**TRY IT**
In the listing below, find each line containing "camera" and report it.

**RECORDS PROVIDED**
--

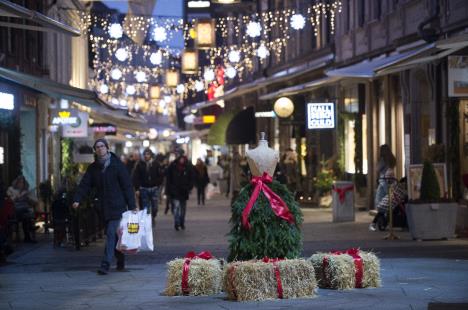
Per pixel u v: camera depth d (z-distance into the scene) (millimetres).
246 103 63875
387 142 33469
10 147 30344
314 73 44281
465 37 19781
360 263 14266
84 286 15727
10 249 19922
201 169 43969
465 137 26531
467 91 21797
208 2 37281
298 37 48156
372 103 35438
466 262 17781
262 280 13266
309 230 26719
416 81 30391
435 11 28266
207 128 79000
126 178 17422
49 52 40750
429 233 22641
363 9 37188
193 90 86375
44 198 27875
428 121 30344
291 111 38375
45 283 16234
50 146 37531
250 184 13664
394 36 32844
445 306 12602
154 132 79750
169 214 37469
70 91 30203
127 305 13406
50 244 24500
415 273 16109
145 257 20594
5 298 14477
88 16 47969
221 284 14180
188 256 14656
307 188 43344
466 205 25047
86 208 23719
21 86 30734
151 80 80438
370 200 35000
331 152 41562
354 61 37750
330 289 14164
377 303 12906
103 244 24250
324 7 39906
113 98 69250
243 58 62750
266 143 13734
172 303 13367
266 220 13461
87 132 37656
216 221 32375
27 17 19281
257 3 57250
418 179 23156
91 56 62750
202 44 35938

--

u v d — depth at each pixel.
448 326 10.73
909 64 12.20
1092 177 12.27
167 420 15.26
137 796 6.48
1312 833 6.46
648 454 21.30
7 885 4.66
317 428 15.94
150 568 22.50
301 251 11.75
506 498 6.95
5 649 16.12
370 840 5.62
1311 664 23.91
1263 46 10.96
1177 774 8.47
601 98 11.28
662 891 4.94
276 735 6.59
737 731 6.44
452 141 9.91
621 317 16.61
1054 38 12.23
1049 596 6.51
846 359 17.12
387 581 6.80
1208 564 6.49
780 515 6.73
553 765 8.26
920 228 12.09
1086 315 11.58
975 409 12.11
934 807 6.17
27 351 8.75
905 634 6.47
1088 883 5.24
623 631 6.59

--

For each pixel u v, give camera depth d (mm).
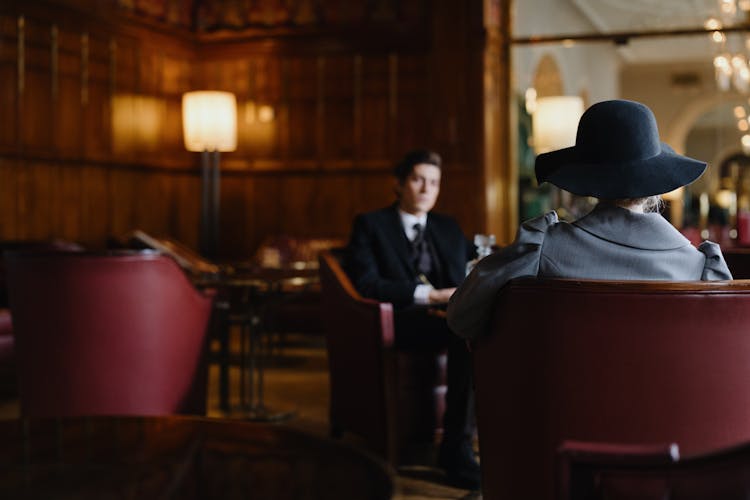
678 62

--

**OUTPUT OF THE TASK**
Per pixel u v: camera depth d (z-distance into the scene) (millimetres).
For each pixel u v, give camera depth d (mm).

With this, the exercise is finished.